Activity »
The answer must reproduce every record exactly, with all pictures omitted.

── Records for this task

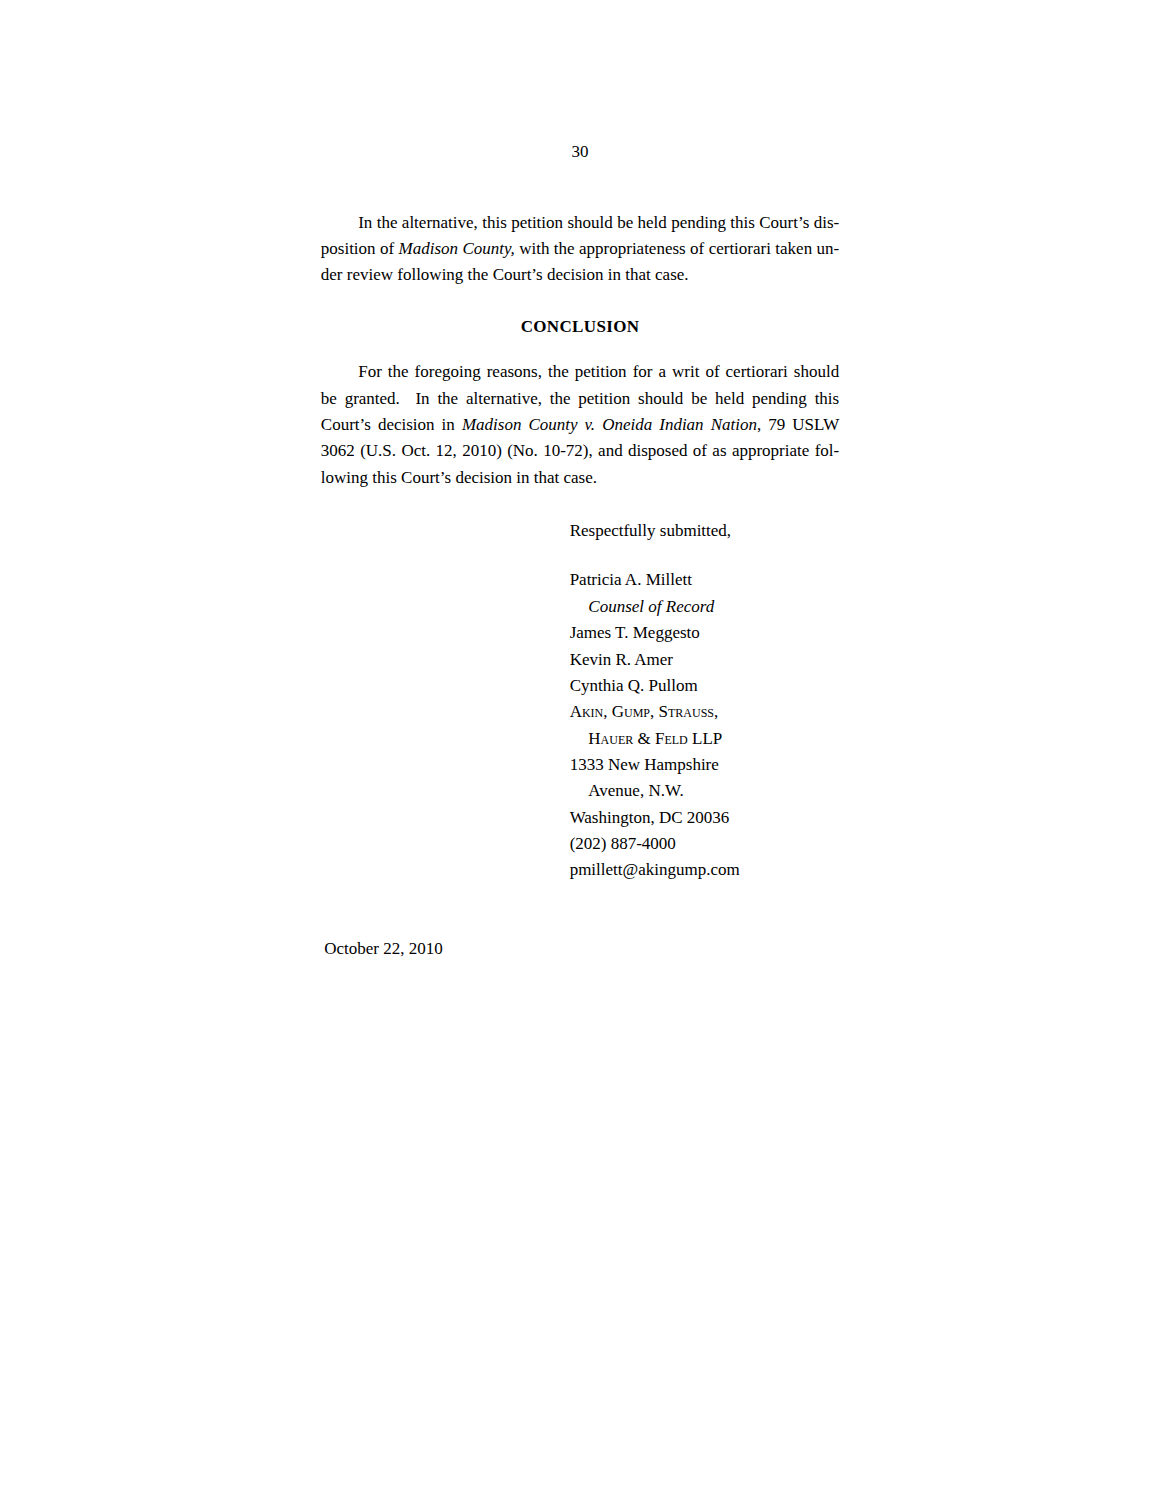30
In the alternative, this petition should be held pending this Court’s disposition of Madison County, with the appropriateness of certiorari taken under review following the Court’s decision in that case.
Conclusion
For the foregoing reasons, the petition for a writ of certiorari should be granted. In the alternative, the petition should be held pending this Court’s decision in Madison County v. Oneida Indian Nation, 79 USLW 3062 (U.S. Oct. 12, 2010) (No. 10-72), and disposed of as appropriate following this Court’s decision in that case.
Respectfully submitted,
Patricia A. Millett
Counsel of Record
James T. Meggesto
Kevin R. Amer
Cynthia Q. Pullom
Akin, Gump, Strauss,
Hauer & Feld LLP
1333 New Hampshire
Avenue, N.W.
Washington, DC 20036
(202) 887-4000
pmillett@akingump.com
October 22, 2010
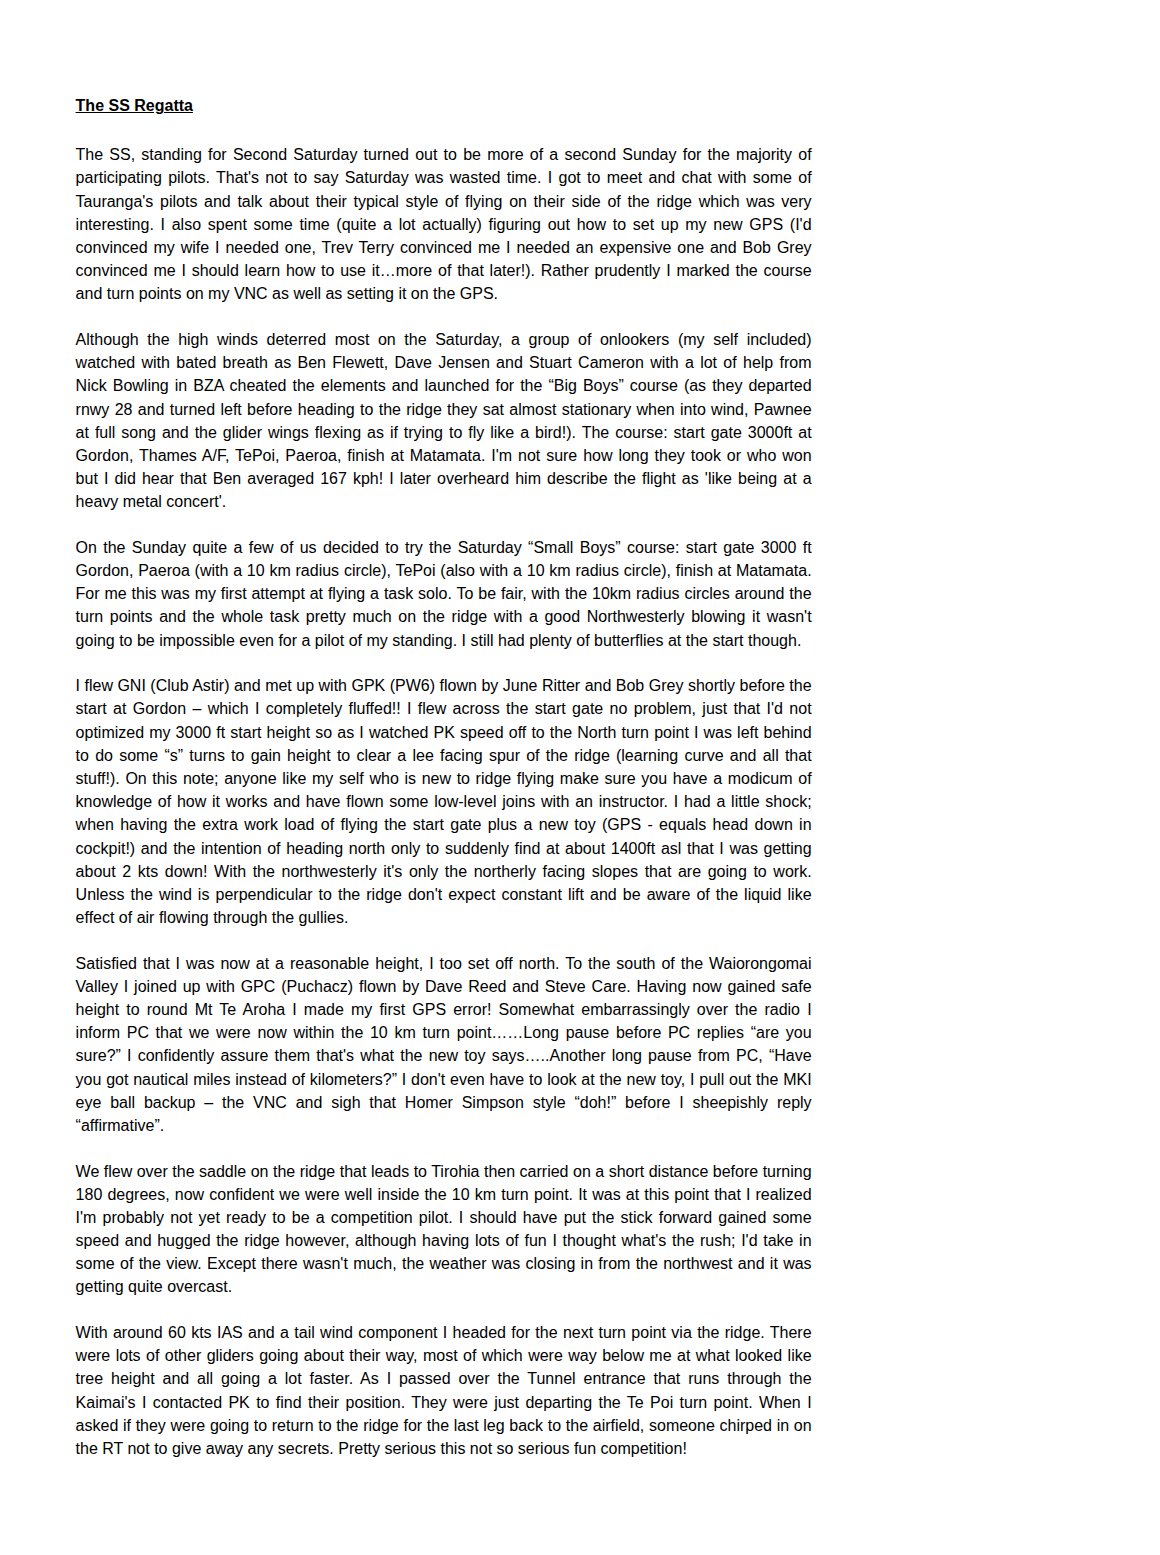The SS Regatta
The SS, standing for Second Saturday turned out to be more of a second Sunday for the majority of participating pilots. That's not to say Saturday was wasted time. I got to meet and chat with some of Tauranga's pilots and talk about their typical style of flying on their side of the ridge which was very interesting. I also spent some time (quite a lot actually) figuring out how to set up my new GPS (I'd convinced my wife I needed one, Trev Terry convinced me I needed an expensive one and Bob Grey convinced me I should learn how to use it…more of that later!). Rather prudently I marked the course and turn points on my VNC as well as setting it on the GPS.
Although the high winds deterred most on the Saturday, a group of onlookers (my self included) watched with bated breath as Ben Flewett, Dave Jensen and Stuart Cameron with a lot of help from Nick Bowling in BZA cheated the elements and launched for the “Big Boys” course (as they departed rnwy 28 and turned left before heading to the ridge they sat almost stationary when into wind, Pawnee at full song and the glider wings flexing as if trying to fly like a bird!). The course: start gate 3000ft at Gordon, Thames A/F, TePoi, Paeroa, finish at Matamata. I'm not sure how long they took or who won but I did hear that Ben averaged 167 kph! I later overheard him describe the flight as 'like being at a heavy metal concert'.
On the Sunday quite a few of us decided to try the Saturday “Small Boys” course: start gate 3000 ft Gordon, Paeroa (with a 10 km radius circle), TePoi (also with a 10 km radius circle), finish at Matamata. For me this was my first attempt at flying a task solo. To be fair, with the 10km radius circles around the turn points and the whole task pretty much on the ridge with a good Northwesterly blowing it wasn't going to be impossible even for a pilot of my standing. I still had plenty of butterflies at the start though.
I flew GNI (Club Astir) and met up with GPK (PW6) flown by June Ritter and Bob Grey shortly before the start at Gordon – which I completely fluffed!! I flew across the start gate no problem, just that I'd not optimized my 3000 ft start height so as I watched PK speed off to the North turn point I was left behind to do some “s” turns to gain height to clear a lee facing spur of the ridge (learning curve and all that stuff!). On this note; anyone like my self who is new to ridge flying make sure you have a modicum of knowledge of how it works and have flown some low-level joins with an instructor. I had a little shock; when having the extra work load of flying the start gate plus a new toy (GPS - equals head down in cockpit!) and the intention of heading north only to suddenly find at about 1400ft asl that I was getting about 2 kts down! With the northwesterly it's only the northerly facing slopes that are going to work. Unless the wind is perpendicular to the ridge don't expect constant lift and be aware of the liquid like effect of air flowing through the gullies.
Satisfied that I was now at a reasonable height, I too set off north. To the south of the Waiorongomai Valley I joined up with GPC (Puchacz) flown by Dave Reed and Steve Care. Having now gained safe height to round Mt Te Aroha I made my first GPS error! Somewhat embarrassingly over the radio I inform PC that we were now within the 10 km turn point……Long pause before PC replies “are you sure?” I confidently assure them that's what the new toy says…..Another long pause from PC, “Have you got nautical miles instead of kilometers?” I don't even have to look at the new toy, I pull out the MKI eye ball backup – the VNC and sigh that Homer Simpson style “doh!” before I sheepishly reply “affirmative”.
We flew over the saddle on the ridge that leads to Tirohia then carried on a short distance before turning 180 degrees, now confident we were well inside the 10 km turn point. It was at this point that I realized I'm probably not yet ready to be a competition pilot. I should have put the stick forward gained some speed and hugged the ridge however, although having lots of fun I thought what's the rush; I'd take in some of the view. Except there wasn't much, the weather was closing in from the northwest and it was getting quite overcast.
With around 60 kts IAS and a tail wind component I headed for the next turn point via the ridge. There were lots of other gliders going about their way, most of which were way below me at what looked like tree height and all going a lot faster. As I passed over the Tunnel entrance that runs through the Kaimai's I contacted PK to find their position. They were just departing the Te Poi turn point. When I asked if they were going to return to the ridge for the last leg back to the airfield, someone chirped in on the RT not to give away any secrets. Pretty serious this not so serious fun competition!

────

Task output »
30
In the alternative, this petition should be held pending this Court’s disposition of Madison County, with the appropriateness of certiorari taken under review following the Court’s decision in that case.
Conclusion
For the foregoing reasons, the petition for a writ of certiorari should be granted. In the alternative, the petition should be held pending this Court’s decision in Madison County v. Oneida Indian Nation, 79 USLW 3062 (U.S. Oct. 12, 2010) (No. 10-72), and disposed of as appropriate following this Court’s decision in that case.
Respectfully submitted,
Patricia A. Millett
Counsel of Record
James T. Meggesto
Kevin R. Amer
Cynthia Q. Pullom
Akin, Gump, Strauss,
Hauer & Feld LLP
1333 New Hampshire
Avenue, N.W.
Washington, DC 20036
(202) 887-4000
pmillett@akingump.com
October 22, 2010
The SS Regatta
The SS, standing for Second Saturday turned out to be more of a second Sunday for the majority of participating pilots. That's not to say Saturday was wasted time. I got to meet and chat with some of Tauranga's pilots and talk about their typical style of flying on their side of the ridge which was very interesting. I also spent some time (quite a lot actually) figuring out how to set up my new GPS (I'd convinced my wife I needed one, Trev Terry convinced me I needed an expensive one and Bob Grey convinced me I should learn how to use it…more of that later!). Rather prudently I marked the course and turn points on my VNC as well as setting it on the GPS.
Although the high winds deterred most on the Saturday, a group of onlookers (my self included) watched with bated breath as Ben Flewett, Dave Jensen and Stuart Cameron with a lot of help from Nick Bowling in BZA cheated the elements and launched for the “Big Boys” course (as they departed rnwy 28 and turned left before heading to the ridge they sat almost stationary when into wind, Pawnee at full song and the glider wings flexing as if trying to fly like a bird!). The course: start gate 3000ft at Gordon, Thames A/F, TePoi, Paeroa, finish at Matamata. I'm not sure how long they took or who won but I did hear that Ben averaged 167 kph! I later overheard him describe the flight as 'like being at a heavy metal concert'.
On the Sunday quite a few of us decided to try the Saturday “Small Boys” course: start gate 3000 ft Gordon, Paeroa (with a 10 km radius circle), TePoi (also with a 10 km radius circle), finish at Matamata. For me this was my first attempt at flying a task solo. To be fair, with the 10km radius circles around the turn points and the whole task pretty much on the ridge with a good Northwesterly blowing it wasn't going to be impossible even for a pilot of my standing. I still had plenty of butterflies at the start though.
I flew GNI (Club Astir) and met up with GPK (PW6) flown by June Ritter and Bob Grey shortly before the start at Gordon – which I completely fluffed!! I flew across the start gate no problem, just that I'd not optimized my 3000 ft start height so as I watched PK speed off to the North turn point I was left behind to do some “s” turns to gain height to clear a lee facing spur of the ridge (learning curve and all that stuff!). On this note; anyone like my self who is new to ridge flying make sure you have a modicum of knowledge of how it works and have flown some low-level joins with an instructor. I had a little shock; when having the extra work load of flying the start gate plus a new toy (GPS - equals head down in cockpit!) and the intention of heading north only to suddenly find at about 1400ft asl that I was getting about 2 kts down! With the northwesterly it's only the northerly facing slopes that are going to work. Unless the wind is perpendicular to the ridge don't expect constant lift and be aware of the liquid like effect of air flowing through the gullies.
Satisfied that I was now at a reasonable height, I too set off north. To the south of the Waiorongomai Valley I joined up with GPC (Puchacz) flown by Dave Reed and Steve Care. Having now gained safe height to round Mt Te Aroha I made my first GPS error! Somewhat embarrassingly over the radio I inform PC that we were now within the 10 km turn point……Long pause before PC replies “are you sure?” I confidently assure them that's what the new toy says…..Another long pause from PC, “Have you got nautical miles instead of kilometers?” I don't even have to look at the new toy, I pull out the MKI eye ball backup – the VNC and sigh that Homer Simpson style “doh!” before I sheepishly reply “affirmative”.
We flew over the saddle on the ridge that leads to Tirohia then carried on a short distance before turning 180 degrees, now confident we were well inside the 10 km turn point. It was at this point that I realized I'm probably not yet ready to be a competition pilot. I should have put the stick forward gained some speed and hugged the ridge however, although having lots of fun I thought what's the rush; I'd take in some of the view. Except there wasn't much, the weather was closing in from the northwest and it was getting quite overcast.
With around 60 kts IAS and a tail wind component I headed for the next turn point via the ridge. There were lots of other gliders going about their way, most of which were way below me at what looked like tree height and all going a lot faster. As I passed over the Tunnel entrance that runs through the Kaimai's I contacted PK to find their position. They were just departing the Te Poi turn point. When I asked if they were going to return to the ridge for the last leg back to the airfield, someone chirped in on the RT not to give away any secrets. Pretty serious this not so serious fun competition!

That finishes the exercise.